O juízo, em despacho anterior (evento 40), determinou a inclusão da União Federal no feito, tendo em vista a pluralidade de vínculos do instituidor da pensão por morte. Tal medida visa garantir a plena instrução processual e o correto direcionamento da responsabilidade pelo benefício pleiteado. Considerando a natureza da demanda e a possibilidade de responsabilidade concorrente ou sucessiva, e em observância aos princípios da economia e celeridade processual, bem como para evitar futuro risco de nulidade, a preliminar de ilegitimidade passiva arguida pela FUNASA deve ser afastada neste momento, mantendo-se ambas as entidades no polo passivo, ressalvada a análise definitiva do mérito.
III. Delimitação das Questões de Fato Controvertidas
As questões de fato sobre as quais recairá a atividade probatória e a decisão do mérito são as seguintes:
A efetiva condição de menor sob guarda de Millena Nogueira Cupertino em relação a Mercino Evangelista dos Santos, instituidor da pensão, desde 08/06/1999, e a regularidade dessa guarda para fins previdenciários.
A comprovação da dependência econômica de Millena Nogueira Cupertino em relação a Mercino Evangelista dos Santos na data de seu óbito, ocorrido em 23/11/2011.
A preexistência e a natureza da invalidez/deficiência de Millena Nogueira Cupertino, diagnosticada com malformações congênitas do sistema nervoso (CID 10 Q07.0) e da medula espinhal (CID 10 Q06.0), à data do óbito do instituidor da pensão (23/11/2011).
A extensão da incapacidade de Millena Nogueira Cupertino para a vida independente e para o trabalho, decorrente de sua deficiência, e se essa condição é permanente, conforme exigido pela legislação previdenciária.
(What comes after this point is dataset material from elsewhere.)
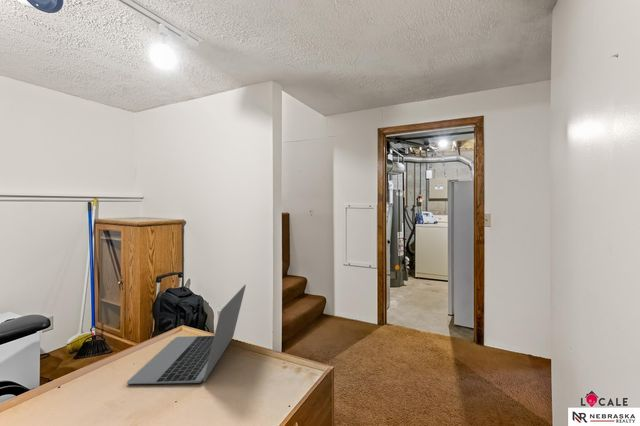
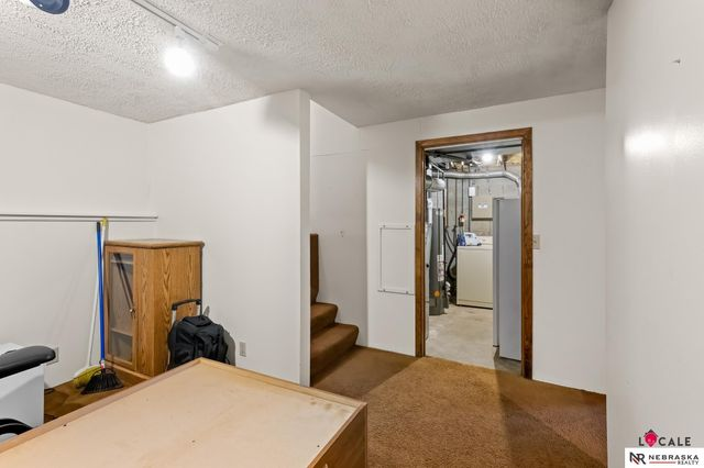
- laptop [126,284,247,385]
IV. Delimitação das Questões de Direito Relevantes
As questões de direito a serem dirimidas são:
A possibilidade de equiparação de Millena Nogueira Cupertino, como menor sob guarda, à condição de filha para fins de pensão por morte de servidor público federal, à luz da Lei nº 8.112/90 vigente à época do óbito (2011) e da interpretação dada pela Ação Direta de Inconstitucionalidade (ADI) nº 4878 do Supremo Tribunal Federal.
A aplicabilidade da extensão do benefício de pensão por morte para filhos inválidos (art. 217, II, "a", da Lei nº 8.112/90) ou para pessoa portadora de deficiência que viva sob dependência econômica do servidor (art. 217, I, "e", da Lei nº 8.112/90) à Millena Nogueira Cupertino, considerando sua condição e a legislação aplicável à época do óbito.
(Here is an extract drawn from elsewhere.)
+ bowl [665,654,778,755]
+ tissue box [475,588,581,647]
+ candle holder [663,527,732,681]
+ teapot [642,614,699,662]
A incidência de prescrição sobre o direito à pensão por morte, especialmente quanto aos efeitos financeiros retroativos, e a aplicabilidade das regras de imprescritibilidade para incapazes ou pessoas com deficiência, frente à existência de outra beneficiária (cônjuge) por determinado período e às regras de habilitação tardia.
O termo inicial para o pagamento de eventual benefício de pensão por morte, considerando a data do óbito do instituidor (23/11/2011), o óbito da cônjuge (13/07/2020), o requerimento administrativo (31/03/2023) e as disposições legais sobre habilitação tardia (art. 219, parágrafo único, da Lei nº 8.112/90 e art. 76 da Lei nº 8.213/91).
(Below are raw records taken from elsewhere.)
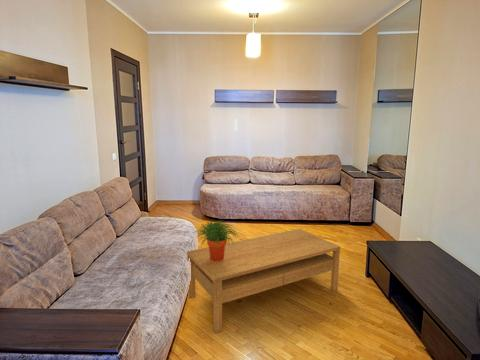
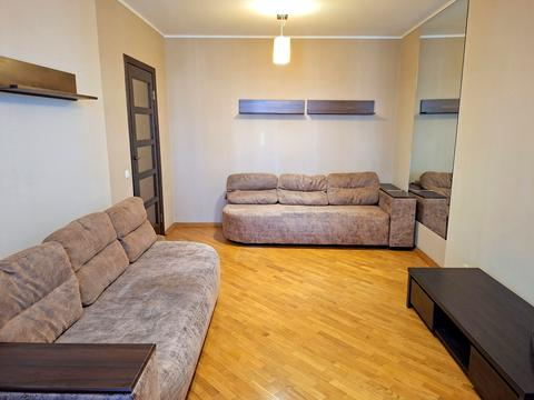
- potted plant [193,219,240,261]
- coffee table [186,228,341,334]
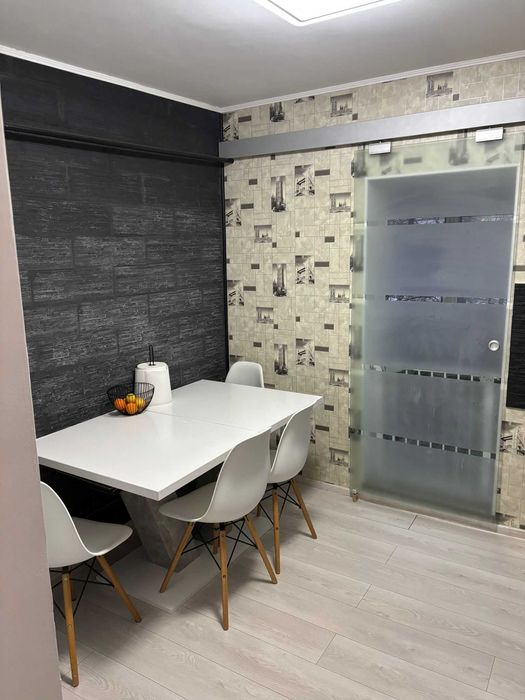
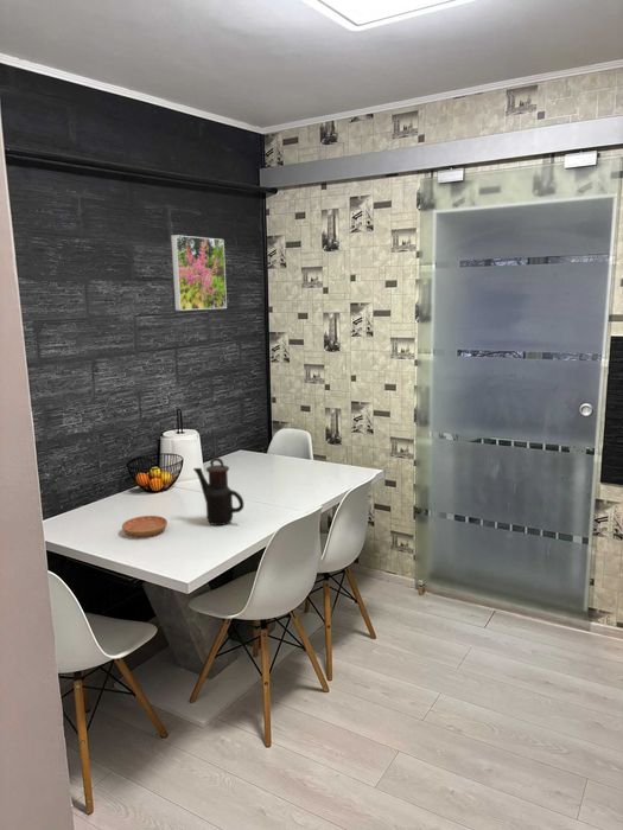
+ saucer [121,515,169,538]
+ teapot [192,456,244,526]
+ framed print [170,234,228,312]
V. Distribuição do Ônus da Prova
Nos termos do artigo 373 do Código de Processo Civil, à parte autora compete provar os fatos constitutivos de seu direito, ou seja, a condição de menor sob guarda, a dependência econômica em relação ao instituidor da pensão, e a preexistência e natureza da invalidez/deficiência, bem como a incapacidade para a vida independente e para o trabalho, na época do óbito do avô.
VI. Deferimento de Provas
Após a manifestação do Ministério Público Federal (evento 64), e considerando os requerimentos das partes, em especial da autora (eventos 36 e 59), e a natureza das questões controvertidas, defiro a produção das seguintes provas:
Perícia Médica na especialidade de Neurologia: Para avaliação da condição de deficiência da parte autora, Millena Nogueira Cupertino, visando esclarecer a natureza, extensão, e a preexistência de sua condição (malformações congênitas do sistema nervoso e da medula espinhal - CID 10 Q07.0, Q06.0) à época do óbito do instituidor do benefício (23/11/2011), e seus impactos na capacidade para a vida independente e para o trabalho.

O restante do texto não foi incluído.